- Theatrical release poster
- Directed by: Felix E. Feist
- Screenplay by: Dick Irving Hyland Hugh King
- Story by: Hugh King
- Produced by: Hugh King
- Starring: Michael O'Shea Virginia Grey Charles McGraw
- Cinematography: Harry J. Wild
- Edited by: Samuel E. Beetley
- Music by: Paul Sawtell
- Distributed by: RKO Radio Pictures
- Release date: December 1, 1949 (United States);
- Running time: 66 minutes
- Country: United States
- Language: English

= The Threat (1949 film) =

1949 film by Felix E. Feist

The Threat is a 1949 American film noir starring Michael O'Shea, Virginia Grey and Charles McGraw, and directed by Felix E. Feist.

== Plot ==
Detective Ray Williams (Michael O'Shea) is recuperating from a broken rib as his wife Ann (Julie Bishop) tries to persuade him to get a desk job, especially with their new baby on the way. However, a call from the police inspector (Robert Shayne) informs him that homicidal criminal "Red" Kluger (whom Ray apprehended) has escaped from Folsom Prison. As Ray is about to leave in his police car, he is kidnapped by Kluger (Charles McGraw) and his men. They also kidnap district attorney Barker MacDonald (Frank Conroy). Kluger has sworn that he would kill both men for sending him to prison. Lastly, nightclub singer Carol (Virginia Grey), who apparently ratted Kluger out, is kidnapped. However, she repeatedly denies being the rat and claims the rat was Tony, Kluger's partner. Kluger doesn't believe her; he has arranged for Tony to come up from Mexico City to the small desert town of Banning to give Red and his gang part of the proceeds from the robbery that Kluger went to prison for and provide them with a small plane to escape the country in. Kluger makes no secret of his plans to kill Ray and MacDonald once he's made a getaway. Kluger also takes another hostage, Joe Turner, the unsuspecting driver of a truck the gang hires to haul an unspecified load to Palm Springs. The load turns out to be a car containing Kluger, all of his gang except for one henchman (who rides up front with Joe to keep an eye on him), Carol, and the two kidnap victims. The gang successfully eludes the police roadblocks and makes their way to a shack outside Banning, where they await Tony, handcuffing Ray and MacDonald in a back room. Joe tries to escape with a gun he had taken from the truck earlier, but Kluger convinces him to give up the gun by pointing out that the other henchmen will shoot him if he shoots Kluger, and then kills him once he is unarmed.

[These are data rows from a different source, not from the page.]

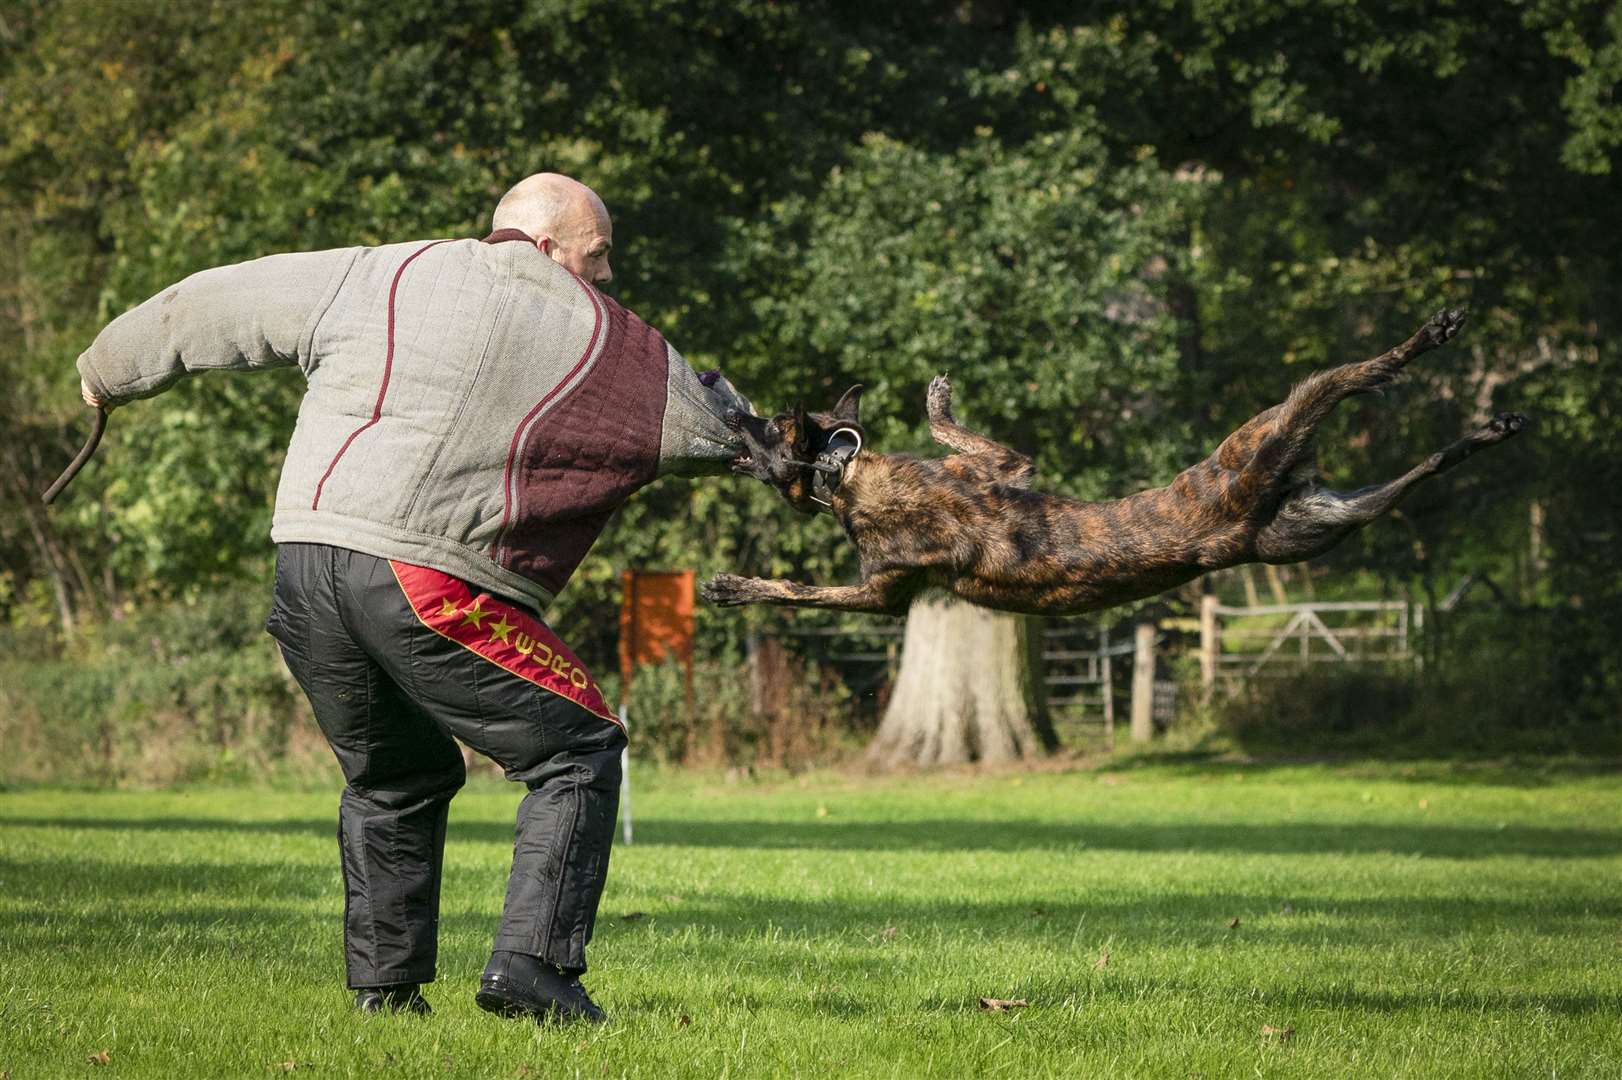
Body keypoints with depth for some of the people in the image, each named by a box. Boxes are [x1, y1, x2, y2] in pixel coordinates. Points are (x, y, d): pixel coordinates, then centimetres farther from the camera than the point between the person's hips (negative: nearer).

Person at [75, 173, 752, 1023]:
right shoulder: (604, 341, 8)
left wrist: (110, 371, 36)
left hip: (306, 566, 5)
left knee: (392, 776, 24)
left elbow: (211, 309, 21)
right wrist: (714, 392, 44)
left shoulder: (376, 278, 15)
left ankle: (384, 982, 22)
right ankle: (532, 964, -6)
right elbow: (714, 434, 21)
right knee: (577, 755, 7)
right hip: (429, 584, -5)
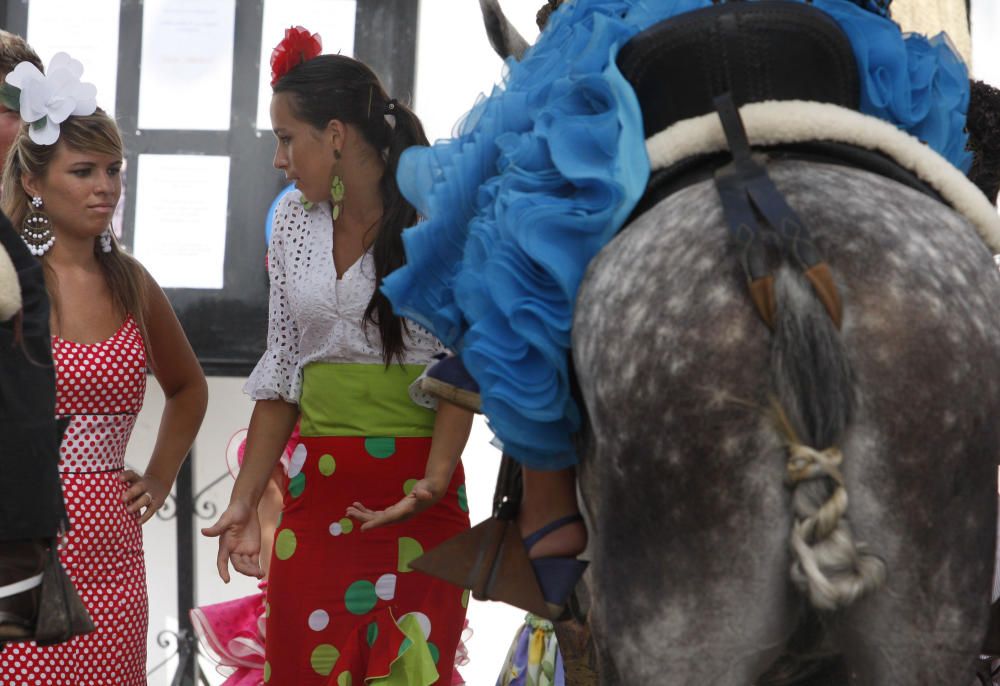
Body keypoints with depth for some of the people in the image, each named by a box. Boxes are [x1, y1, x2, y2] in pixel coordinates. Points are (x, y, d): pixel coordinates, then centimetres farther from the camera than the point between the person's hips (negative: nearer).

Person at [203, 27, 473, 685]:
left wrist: (435, 478, -21)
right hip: (317, 479, 5)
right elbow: (282, 371, 13)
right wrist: (244, 501, 8)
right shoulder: (294, 221, 10)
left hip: (415, 488, -5)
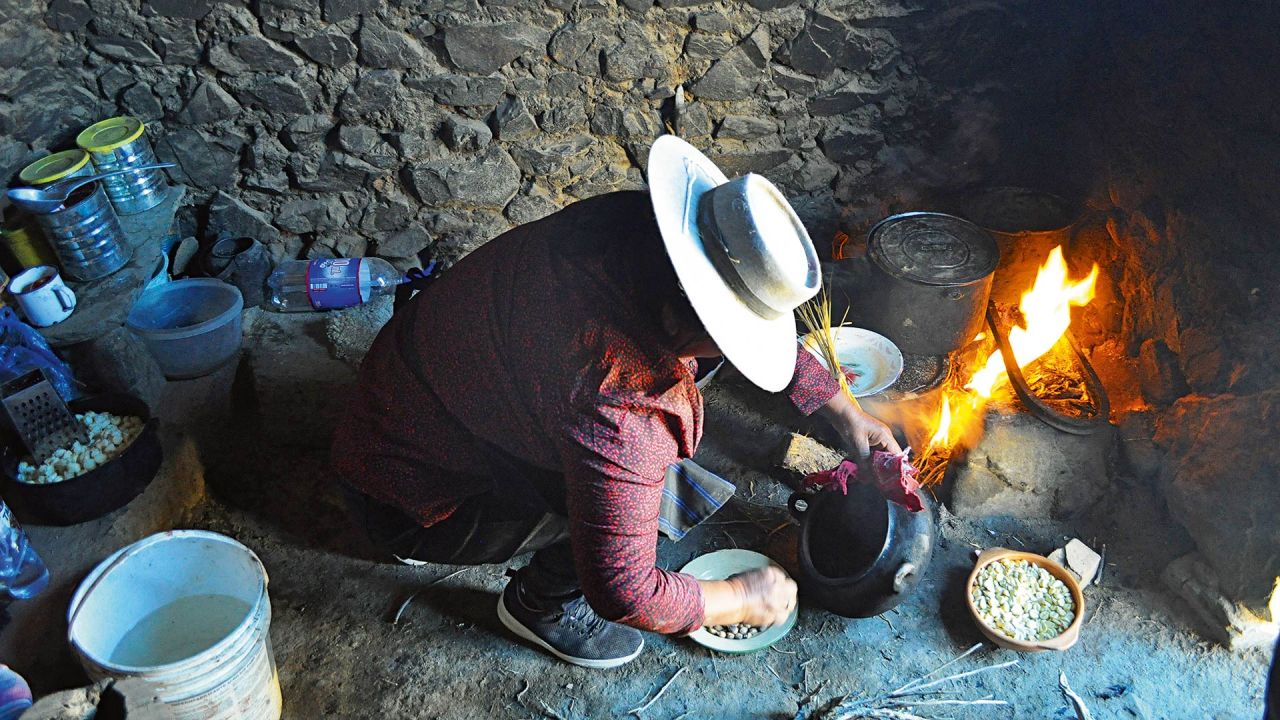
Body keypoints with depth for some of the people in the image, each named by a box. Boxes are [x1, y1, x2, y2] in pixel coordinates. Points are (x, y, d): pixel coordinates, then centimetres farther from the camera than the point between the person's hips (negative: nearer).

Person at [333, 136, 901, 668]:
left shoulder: (634, 223, -16)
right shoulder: (618, 408, -40)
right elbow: (622, 593, -30)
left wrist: (841, 409, 5)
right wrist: (743, 600, -12)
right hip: (403, 504, -8)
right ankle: (540, 604, 8)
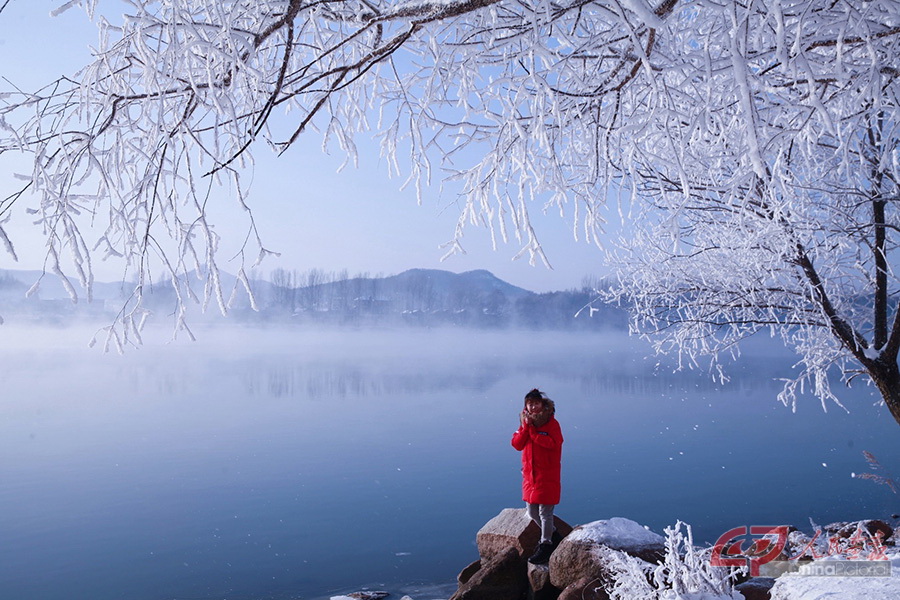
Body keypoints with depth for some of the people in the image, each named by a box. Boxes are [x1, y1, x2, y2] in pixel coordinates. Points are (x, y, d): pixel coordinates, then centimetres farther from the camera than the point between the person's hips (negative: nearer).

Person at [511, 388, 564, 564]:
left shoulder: (551, 423, -9)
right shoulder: (525, 422, 8)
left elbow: (553, 443, -24)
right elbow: (517, 444, -2)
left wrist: (532, 430, -21)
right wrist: (525, 427, -15)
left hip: (547, 475, -7)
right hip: (529, 474, 7)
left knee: (545, 511, -1)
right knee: (532, 512, 15)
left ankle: (546, 545, 13)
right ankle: (553, 535, 35)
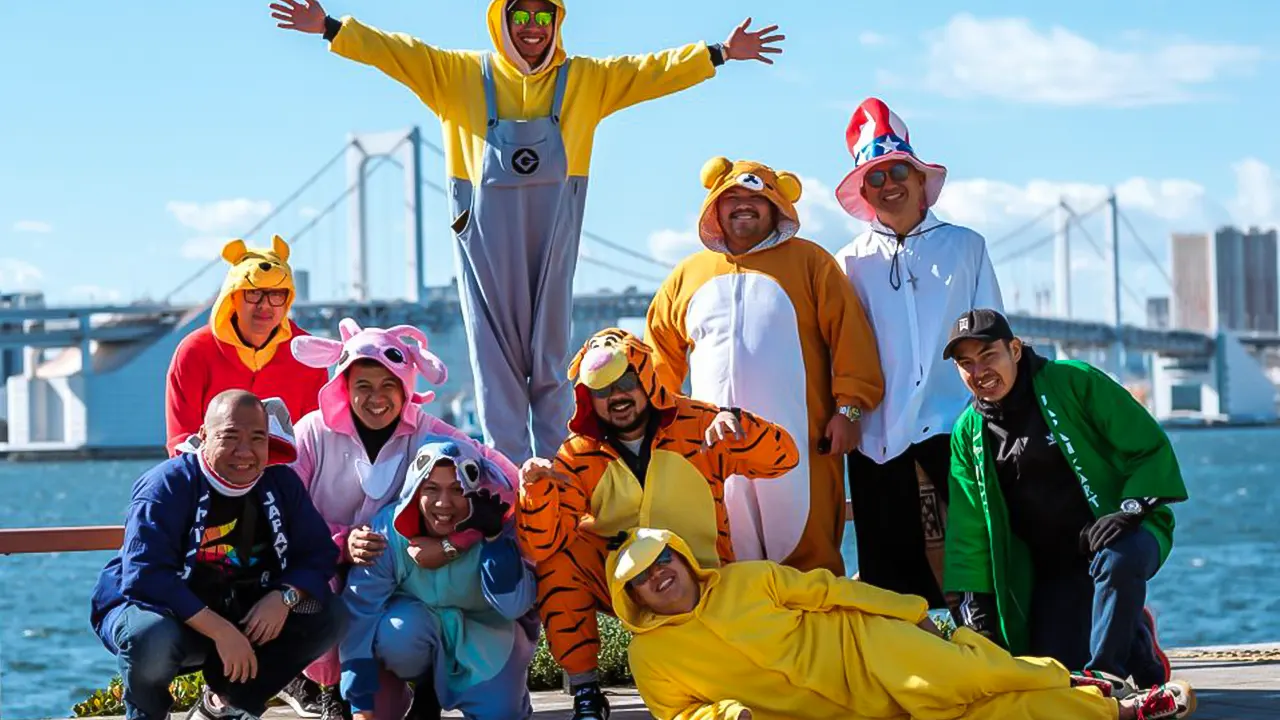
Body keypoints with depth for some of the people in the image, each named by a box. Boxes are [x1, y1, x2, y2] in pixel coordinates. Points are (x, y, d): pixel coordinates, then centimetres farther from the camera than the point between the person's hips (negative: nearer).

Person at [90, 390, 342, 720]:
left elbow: (318, 553, -1)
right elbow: (145, 578, -30)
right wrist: (219, 631, -35)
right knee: (152, 636, -40)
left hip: (243, 616, 6)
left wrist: (285, 597, -23)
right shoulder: (166, 486, -19)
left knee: (328, 616, -10)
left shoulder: (280, 483, -1)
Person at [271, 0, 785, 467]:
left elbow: (651, 72, 8)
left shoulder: (587, 80, 10)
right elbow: (396, 53, 3)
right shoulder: (458, 75, 7)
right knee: (497, 353, 1)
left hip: (553, 235, 1)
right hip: (488, 235, -1)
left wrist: (719, 54, 3)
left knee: (550, 355, 5)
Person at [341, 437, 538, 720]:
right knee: (397, 630, -33)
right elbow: (360, 615, -23)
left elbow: (514, 606, -34)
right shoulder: (388, 530, -24)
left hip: (487, 630, 0)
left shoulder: (501, 530, -24)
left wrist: (493, 535, -40)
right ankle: (426, 691, 0)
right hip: (419, 623, 0)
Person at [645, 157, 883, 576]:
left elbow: (849, 336, 0)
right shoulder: (687, 276, 17)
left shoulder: (809, 262, 6)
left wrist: (848, 409, -8)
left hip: (797, 444, -3)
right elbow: (661, 358, 20)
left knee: (807, 557, -3)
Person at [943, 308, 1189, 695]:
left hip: (1122, 534, -5)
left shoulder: (1075, 381, -11)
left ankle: (1105, 673, -23)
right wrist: (975, 598, -3)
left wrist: (1132, 507, -24)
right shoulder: (968, 433, 3)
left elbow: (1150, 447, -11)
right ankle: (1136, 640, 19)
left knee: (1116, 559, -39)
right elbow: (969, 529, 5)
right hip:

By threatening to torture the older MacDonald, Kluger forces Ray to give the police a false lead on the radio to throw them off. Ray surreptitiously leaves a clue for his wife that he is in danger by asking the police radio man to tell his wife to give his regards to their unborn child, Dexter, which his wife finds suspicious due to Ray's previous statements that he'd name the newborn Dexter only if he had a gun to his back. As the henchmen drink beer and doze in the heat, Carol manages to slip the handcuff keys to Ray and MacDonald in the back room. Ray and MacDonald subdue and tie up the henchmen, then call out to Kluger to come get them. Kluger shoots through the door to the back room, spreading his bullets and hitting Ray in the leg. When Kluger hears Tony's plane overhead, he rushes outside to signal to it. Despite his wound, Ray climbs up into the rafters above the door to the back room, as MacDonald tries to bait Kluger to come to them. As Kluger approaches the door, Ray jumps Kluger, knocking Kluger's gun away. Kluger overpowers Ray and incapacitates him by smashing a chair over his head. Before Kluger can retrieve his gun and finish Ray off, Carol picks up the gun and shoots Kluger twice, killing him. Ray gets up and thanks her, saying that he will deal with Tony.

The film ends with Ray talking with Ann about the naming of their child, and she reveals that only one will be named Dexter – because they're having twins.

==Cast==
- Michael O'Shea as Detective Ray Williams
- Virginia Grey as Carol
- Charles McGraw as Arnold "Red" Kluger
- Julie Bishop as Ann Williams
- Frank Conroy as District Attorney Barker MacDonald
- Robert Shayne as Inspector "Murph" Murphy
- Anthony Caruso as Nick Damon
- Don McGuire as Joe Turner
- Frank Richards as Lefty
- Michael McHale as Detective Jensen

==Reception==
When released The New York Times gave the film a positive review, writing, "...[the film is] reasonably well written...[and] Charles McGraw is first-rate as the gravel-voiced, square-jawed, ruthless gangster, while Michael O'Shea, Virginia Grey and Frank Conroy chip in with adequate portrayals of the cop, district attorney and gangster's moll. Crime, after all, does not pay, but Mr. McGraw can make it diverting."